Seit den siebziger Jahren gilt Uschi Brüning als die führende Jazzsängerin im Osten Deutschlands und startete mit dem Titel „Dein Name“ 1972 den Durchbruch. Bis heute erstreckt sich ihr Wirkungskreis von literarischen Chansons über Blues, Gospel, Swingstandards bis zur Improvisation im modernen Jazz – eine außergewöhnlich Gesangs-, Musik- und Wortperformance der Extraklasse, die ihresgleichen auf der Welt sucht.
Mit internationalen Projekten und eigenen Bands war sie auf den Bühnen der Welt unterwegs. Zu diesen Projekten zählen z.B. European Jazz Ensemble, Georgie Fame, Manfred Krug. Vom Schlager bis zum Free Jazz beherrscht sie dabei ein enorm breites Spektrum.

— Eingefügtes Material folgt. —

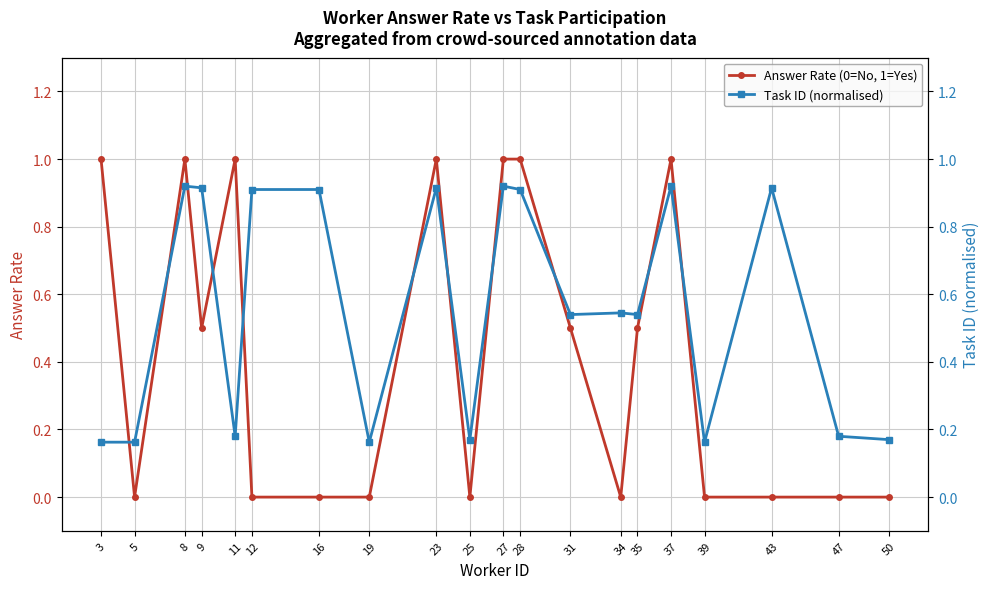

Rank the series by their maximum value, from highest to lowest.

Answer Rate (0=No, 1=Yes), Task ID (normalised)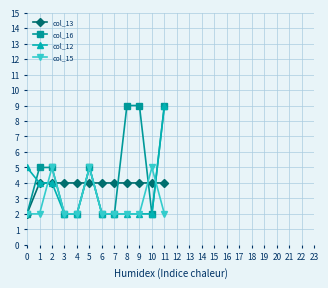

Between 4 and 8, which series saw the biggest shift?

col_16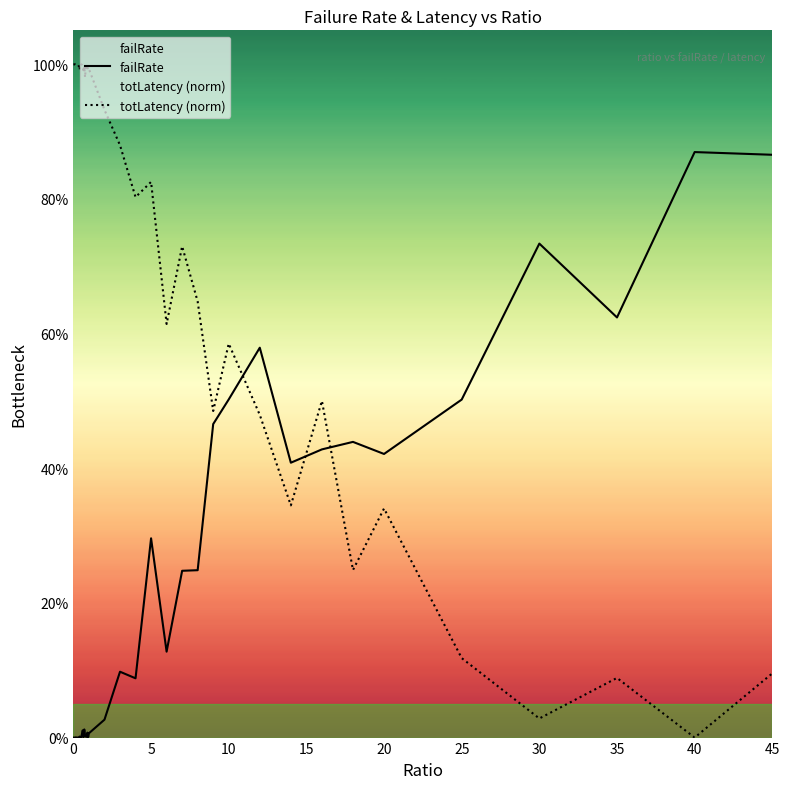

Which series changed the most between 25 and 25?

totLatency (norm)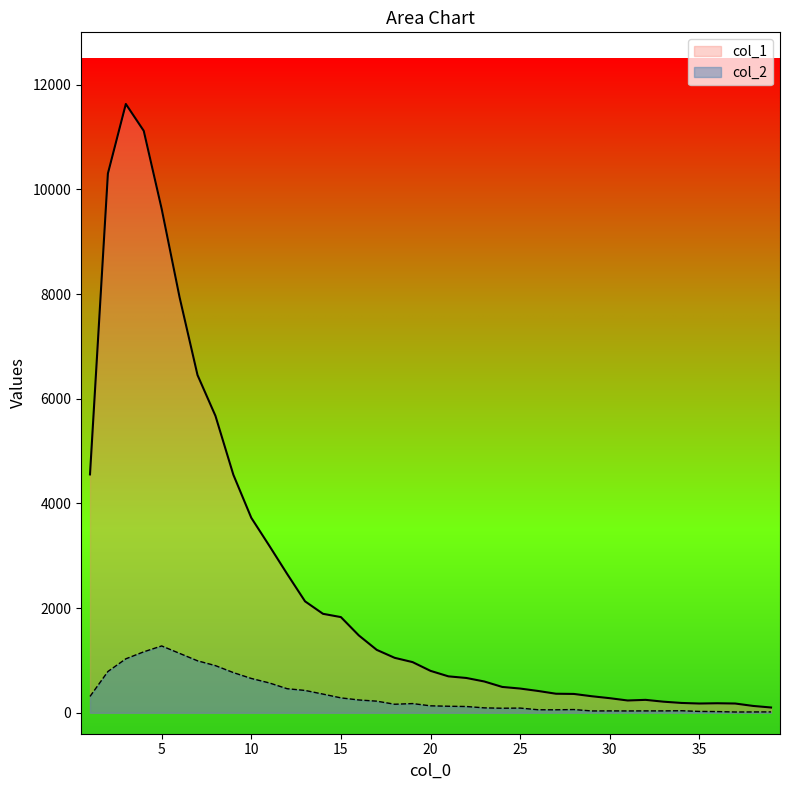

How many categories are shown in the chart?

39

Ihre musikalische Karriere begann sie als Gitarristin in Amateurbands. Während der Ausbildung zur Justizbeamtin wechselte sie 1970 ins Profilager. Durch eine Tournee mit Manfred Krug und der Klaus Lenz Bigband 1971 wurde sie erstmals einem größeren Publikum bekannt. 1975 gründete sie ihre eigene Band. Sie arbeitete im Laufe der Zeit mit Eberhard Weise, Günther Fischer, Ernst-Ludwig Petrowsky und vielen anderen Komponisten und Künstlern zusammen.
Christian von der Goltz ist als Jazzpianist in der deutschen Jazzszene eine feste Größe, er besticht durch einfühlsame Begleitung wie durch ein stets ausgeprägtes Swinggefühl. Mit Uschi Brüning spielt er seit einigen Jahren in einem Programm, dessen Bandbreite von intimen Jazzballaden bis impulsiven Gospel- und Soulnummern reicht.
In Erfurt treten sie auf im Rahmen der Konzertreihe „Jazz hinter dem Eisernen Vorhang“, die zusammen vom Jazz Project Erfurt, dem Jazzclub Erfurt, den Schlösserkonzerten und KUNO e.V. organisiert werden und 2026 sechs Konzerte umfassen wird. Dazu wird es vor jedem Konzert eine einstündige Fragerunde mit den Künstlern geben, wo vom interessierten Publikum Fragen zu den Bedingungen des Jazz in den 60/70er Jahren gestellt werden können.
Weitere Musiker der Reihe werden u.a. Martin Kratochvil & JazzQ, Vladislav Sendecki & Baby Sommer und Conny Bauer sein.